P‐values between active TB and other groups:

ESAT6 (#: P = 0.0006, *: P = 0.0071, $: P = 0.0014)

CFT10 (#: P = 0.0033).

Acr (#: P < 0.0001, *: P = 0.0005)

MDP1 (#: P < 0.0001, *: P = 0.0015)

Ag85A (#: P < 0.0001, *: P = 0.0017, $: P = 0.0027, &: P < 0.0001)

Individuals with recent LTBI had significantly higher logarithm‐converted antibody titers against ESAT6 than those in the groups with no Mtb infection or remote LTBI (P < 0.0001; P = 0.0004, respectively); the same was true for MDP1 (P < 0.0001; P = 0.0003, respectively) (Figure 1). In the recent LTBI group, the proportions with antibodies against ESAT6, CFP10, Ag85A, Acr, and MDP1 were 85%, 8%, 38%, 31%, and 77%, respectively. Two patients(15%) had no absorbance for antibodies against any of the five antigens. No increases in antibody titers against other antigens (DosS, HBHA, HrpA, and Ag85B) were detected in the recent LTBI group (data not shown).

Comparative analysis of IgG antibody titers against four *Mtb* antigens among the five study groups. Individuals with recent LTBI had significantly higher logarithm‐converted antibody titers against ESAT6 (P < 0.0001; P = 0.0004) and MDP1 (P < 0.0001; P = 0.0003) than those in the groups with no *Mtb* infection or remote LTBI. ESAT, early secretory antigenic target; LTBI, latent tuberculosis infection; MDP1, mycobacterial DNA‐binding protein 1; *Mtb*, *Mycobacterium tuberculosis* [Color figure can be viewed at wileyonlinelibrary.com]

3.3. Relationships between logarithm‐converted antibody titers against the five selected antigens

There were significant correlations between all pairs of antibody titers against ESAT6, CFP10, Ag85A, Acr, and MDP1 (all P < 0.0001) (Figure 2). Although some antibodies were not detected in some patients, the antibody titers in patients with active TB were the highest (right‐upper area in Figure 2), followed by the antibody titers in individuals with recent LTBI. The antibody titers of individuals in the group with no Mtb infection were generally low.

Relationships between logarithm‐converted antibody titers against the five selected antigens in all participants. There were significant correlations between all pairs of antibody titers against ESAT6, CFP10, Ag85A, Acr, and MDP1 (all P < 0.0001). Each symbol indicates an individual from one of the five groups [Color figure can be viewed at wileyonlinelibrary.com]

3.4. Detection of preclinical TB

In five individuals with recent LTBI (including the one indicated by an arrow and case numbers 1, 2, 3, and 4 in Figure 3), antibody titers against ESAT6 (P = 0.03), Ag85A (P = 0.048), Acr (P = 0.057), and MDP1 (P = 0.0001) were significantly higher than those in the remote LTBI group. These antibody titers were also above their normal ranges. The individual preclinical TB indicated with an arrow in Figure 3 was diagnosed as having active pulmonary TB with pleurisy by chest X‐ray examination 19 months after measurement of serum antibody concentrations (Figure 4).

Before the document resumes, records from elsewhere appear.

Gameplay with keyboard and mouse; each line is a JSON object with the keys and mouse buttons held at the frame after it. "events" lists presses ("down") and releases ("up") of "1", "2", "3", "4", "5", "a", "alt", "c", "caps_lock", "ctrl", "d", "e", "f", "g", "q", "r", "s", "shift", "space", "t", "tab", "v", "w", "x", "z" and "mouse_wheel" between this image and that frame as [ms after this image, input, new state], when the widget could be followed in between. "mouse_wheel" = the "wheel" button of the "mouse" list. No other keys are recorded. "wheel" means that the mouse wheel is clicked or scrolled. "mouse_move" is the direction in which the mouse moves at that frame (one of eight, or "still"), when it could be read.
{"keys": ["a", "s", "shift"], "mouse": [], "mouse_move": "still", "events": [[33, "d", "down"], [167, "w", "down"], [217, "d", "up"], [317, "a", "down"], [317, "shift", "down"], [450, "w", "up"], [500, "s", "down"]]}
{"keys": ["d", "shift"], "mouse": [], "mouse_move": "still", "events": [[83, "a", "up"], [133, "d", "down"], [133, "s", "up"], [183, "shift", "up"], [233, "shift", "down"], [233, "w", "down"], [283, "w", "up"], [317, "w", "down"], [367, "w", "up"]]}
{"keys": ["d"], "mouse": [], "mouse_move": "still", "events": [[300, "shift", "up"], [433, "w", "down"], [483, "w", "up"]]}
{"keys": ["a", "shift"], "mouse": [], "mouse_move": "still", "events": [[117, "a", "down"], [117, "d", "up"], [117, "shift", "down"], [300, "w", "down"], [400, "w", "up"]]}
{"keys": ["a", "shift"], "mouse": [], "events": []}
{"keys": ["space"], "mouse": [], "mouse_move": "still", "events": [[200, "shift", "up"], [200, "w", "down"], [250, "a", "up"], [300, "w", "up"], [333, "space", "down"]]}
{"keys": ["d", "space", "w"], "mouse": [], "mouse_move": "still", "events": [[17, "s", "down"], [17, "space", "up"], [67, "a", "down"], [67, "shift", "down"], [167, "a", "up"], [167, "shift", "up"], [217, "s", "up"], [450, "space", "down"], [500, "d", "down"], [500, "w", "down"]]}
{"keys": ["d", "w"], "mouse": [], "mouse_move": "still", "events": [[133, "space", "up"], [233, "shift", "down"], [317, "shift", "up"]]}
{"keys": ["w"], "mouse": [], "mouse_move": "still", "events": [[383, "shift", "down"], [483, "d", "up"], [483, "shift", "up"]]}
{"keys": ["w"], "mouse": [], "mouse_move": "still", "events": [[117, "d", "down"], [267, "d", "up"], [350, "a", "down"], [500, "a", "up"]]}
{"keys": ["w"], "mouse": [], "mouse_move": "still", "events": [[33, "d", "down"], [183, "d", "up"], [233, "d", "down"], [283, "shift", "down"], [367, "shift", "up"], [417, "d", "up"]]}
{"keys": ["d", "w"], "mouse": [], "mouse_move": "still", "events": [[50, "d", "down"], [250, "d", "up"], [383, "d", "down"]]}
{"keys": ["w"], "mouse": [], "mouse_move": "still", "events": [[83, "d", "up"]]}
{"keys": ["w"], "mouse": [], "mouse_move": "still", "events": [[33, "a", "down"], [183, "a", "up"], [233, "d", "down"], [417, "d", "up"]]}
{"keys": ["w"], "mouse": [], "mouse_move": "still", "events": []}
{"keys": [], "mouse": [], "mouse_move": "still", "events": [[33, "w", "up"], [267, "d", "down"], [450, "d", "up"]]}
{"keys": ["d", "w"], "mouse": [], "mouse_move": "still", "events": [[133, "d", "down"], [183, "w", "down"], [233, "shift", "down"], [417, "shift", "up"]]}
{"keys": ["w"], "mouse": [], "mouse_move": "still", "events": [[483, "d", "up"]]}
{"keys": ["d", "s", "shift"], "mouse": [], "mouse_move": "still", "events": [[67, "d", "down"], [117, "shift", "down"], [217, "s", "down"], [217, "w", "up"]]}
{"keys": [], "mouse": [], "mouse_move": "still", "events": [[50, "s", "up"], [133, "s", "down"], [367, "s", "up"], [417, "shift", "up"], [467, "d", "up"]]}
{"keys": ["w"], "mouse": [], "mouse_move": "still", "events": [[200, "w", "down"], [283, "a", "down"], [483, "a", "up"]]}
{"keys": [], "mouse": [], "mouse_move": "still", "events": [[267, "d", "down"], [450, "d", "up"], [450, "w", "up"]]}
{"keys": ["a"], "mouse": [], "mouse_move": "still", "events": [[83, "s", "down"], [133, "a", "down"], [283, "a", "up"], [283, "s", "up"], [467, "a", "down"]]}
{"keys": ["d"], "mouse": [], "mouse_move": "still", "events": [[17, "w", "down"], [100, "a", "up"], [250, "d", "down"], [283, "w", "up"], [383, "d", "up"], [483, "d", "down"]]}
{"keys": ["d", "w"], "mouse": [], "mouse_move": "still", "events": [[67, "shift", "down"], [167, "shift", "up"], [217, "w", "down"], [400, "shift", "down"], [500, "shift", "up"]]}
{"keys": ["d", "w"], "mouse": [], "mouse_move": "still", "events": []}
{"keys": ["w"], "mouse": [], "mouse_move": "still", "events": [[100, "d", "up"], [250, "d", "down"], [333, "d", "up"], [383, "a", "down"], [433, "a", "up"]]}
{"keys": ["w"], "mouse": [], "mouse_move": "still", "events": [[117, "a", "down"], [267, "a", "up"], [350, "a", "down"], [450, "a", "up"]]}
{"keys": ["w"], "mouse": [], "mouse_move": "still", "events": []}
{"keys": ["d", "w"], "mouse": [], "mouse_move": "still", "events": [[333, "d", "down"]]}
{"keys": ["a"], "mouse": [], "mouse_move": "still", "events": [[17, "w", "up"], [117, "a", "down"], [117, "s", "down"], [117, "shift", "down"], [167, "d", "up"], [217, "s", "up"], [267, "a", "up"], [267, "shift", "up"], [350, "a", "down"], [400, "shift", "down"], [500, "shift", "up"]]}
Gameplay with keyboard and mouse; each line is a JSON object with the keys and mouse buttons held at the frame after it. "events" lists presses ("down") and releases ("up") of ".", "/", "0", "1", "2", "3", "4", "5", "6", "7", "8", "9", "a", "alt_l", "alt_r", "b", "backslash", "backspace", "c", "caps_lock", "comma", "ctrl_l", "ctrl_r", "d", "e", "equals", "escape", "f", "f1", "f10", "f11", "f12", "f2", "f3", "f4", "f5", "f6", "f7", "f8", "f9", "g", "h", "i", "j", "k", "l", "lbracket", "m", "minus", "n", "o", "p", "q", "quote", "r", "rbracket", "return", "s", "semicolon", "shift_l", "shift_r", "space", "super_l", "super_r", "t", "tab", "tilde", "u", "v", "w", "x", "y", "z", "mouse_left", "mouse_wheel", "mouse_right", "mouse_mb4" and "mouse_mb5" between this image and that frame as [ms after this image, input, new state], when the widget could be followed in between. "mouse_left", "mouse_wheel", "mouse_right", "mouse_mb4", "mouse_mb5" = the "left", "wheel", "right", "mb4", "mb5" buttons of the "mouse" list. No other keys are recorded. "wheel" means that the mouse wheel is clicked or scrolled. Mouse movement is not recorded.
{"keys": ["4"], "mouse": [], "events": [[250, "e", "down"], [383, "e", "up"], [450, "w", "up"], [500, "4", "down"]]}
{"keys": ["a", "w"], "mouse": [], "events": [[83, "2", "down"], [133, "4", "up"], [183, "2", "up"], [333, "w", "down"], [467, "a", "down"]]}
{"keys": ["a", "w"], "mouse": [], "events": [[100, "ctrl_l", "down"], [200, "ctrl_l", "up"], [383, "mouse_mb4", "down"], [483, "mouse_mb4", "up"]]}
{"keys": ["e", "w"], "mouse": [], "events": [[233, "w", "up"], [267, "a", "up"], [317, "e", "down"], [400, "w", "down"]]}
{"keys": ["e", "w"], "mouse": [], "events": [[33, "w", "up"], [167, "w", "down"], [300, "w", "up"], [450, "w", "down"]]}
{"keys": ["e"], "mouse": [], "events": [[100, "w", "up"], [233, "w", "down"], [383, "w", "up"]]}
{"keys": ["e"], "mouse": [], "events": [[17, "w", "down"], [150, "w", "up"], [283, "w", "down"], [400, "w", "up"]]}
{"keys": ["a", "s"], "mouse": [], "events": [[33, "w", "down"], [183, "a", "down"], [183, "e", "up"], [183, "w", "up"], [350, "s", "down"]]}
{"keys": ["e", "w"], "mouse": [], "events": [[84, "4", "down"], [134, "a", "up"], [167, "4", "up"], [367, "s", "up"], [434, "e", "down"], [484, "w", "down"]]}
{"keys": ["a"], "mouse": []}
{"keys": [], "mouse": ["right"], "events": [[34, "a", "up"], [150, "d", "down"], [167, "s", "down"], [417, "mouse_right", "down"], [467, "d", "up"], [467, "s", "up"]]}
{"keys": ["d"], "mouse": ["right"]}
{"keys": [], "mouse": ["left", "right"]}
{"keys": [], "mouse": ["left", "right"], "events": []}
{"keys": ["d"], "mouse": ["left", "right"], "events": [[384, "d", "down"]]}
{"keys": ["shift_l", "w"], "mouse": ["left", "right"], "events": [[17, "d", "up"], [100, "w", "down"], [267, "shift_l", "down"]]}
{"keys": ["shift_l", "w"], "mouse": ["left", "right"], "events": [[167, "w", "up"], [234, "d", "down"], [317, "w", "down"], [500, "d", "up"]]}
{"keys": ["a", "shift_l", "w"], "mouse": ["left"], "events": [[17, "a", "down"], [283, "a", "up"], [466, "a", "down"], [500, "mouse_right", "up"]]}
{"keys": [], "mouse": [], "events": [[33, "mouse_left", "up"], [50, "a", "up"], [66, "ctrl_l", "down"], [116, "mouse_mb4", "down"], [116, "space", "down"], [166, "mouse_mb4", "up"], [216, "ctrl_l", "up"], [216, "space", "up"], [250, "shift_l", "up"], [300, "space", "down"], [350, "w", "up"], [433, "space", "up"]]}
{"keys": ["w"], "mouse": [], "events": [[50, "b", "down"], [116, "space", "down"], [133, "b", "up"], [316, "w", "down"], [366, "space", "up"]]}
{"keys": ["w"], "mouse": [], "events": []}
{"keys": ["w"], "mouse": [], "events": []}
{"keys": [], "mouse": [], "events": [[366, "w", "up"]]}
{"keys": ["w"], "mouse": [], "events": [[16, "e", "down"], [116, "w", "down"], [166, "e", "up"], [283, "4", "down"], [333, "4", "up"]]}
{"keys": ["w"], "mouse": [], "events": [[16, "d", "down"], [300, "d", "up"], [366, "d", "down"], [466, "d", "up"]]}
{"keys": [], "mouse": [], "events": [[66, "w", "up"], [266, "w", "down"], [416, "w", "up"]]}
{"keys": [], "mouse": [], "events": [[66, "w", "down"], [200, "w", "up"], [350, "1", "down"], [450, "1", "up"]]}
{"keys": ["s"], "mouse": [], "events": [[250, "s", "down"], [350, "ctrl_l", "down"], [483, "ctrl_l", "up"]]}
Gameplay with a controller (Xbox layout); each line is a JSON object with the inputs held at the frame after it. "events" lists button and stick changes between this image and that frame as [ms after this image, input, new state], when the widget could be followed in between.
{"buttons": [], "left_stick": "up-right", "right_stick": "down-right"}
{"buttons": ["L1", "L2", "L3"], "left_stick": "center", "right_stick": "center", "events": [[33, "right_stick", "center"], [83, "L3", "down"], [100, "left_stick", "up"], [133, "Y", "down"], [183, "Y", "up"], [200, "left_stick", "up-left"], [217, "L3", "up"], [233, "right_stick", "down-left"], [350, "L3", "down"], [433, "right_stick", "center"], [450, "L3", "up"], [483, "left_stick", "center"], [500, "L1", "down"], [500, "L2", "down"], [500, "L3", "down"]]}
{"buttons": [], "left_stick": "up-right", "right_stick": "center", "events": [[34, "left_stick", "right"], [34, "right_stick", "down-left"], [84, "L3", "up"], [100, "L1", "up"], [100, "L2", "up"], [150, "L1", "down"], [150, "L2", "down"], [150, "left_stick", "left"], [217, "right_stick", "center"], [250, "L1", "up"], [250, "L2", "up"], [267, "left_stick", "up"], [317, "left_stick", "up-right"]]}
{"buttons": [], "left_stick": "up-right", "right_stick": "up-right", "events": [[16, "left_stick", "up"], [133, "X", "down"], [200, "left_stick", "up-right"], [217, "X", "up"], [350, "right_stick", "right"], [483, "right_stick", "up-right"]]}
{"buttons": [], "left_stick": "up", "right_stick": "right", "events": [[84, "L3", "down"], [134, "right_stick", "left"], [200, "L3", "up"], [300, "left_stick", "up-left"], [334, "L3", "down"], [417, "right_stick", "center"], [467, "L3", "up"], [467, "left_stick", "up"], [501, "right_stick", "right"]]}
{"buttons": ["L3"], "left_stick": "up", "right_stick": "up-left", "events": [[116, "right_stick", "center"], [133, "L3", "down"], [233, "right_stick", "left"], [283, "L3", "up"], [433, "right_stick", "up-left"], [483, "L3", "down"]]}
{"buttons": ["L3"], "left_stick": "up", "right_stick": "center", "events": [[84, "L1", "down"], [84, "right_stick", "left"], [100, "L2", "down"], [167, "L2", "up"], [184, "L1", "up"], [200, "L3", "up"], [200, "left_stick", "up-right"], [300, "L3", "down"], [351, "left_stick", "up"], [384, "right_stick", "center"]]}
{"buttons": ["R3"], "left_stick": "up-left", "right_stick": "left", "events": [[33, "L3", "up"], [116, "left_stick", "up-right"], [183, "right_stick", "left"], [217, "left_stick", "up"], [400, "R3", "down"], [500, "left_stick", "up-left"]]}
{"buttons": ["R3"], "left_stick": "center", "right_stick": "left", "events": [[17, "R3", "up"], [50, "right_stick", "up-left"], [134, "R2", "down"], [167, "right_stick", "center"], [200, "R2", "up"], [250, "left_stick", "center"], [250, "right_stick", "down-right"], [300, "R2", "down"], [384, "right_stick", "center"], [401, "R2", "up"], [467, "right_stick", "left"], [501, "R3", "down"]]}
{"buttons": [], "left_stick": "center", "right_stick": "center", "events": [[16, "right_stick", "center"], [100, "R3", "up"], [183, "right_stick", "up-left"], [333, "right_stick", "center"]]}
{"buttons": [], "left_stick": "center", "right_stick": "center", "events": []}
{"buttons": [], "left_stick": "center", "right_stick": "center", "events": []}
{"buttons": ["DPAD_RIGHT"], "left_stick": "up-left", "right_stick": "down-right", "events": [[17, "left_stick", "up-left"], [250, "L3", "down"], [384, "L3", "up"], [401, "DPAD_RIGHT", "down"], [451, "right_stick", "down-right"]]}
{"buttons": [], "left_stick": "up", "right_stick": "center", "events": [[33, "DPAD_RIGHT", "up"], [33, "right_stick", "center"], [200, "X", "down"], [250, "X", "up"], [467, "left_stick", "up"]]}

Antibody titers against four antigens are shown for all healthcare workers, except for those whose antibody titers were below the detection level. The cutoff values (dotted lines) for positivity were defined as two SDs above the mean titer in the group without *Mtb* infection. Arrow indicates an individual with preclinical TB. Numbers 1, 2, 3, and 4 indicate cases 1, 2, 3, and 4 in the recent LTBI group, respectively. In these five individuals, the antibody titers against ESAT6 (P = 0.03), Ag85A (P = 0.048), Acr (P = 0.057), and MDP1 (P = 0.0001) were significantly higher than those in the remote LTBI group [Color figure can be viewed at wileyonlinelibrary.com]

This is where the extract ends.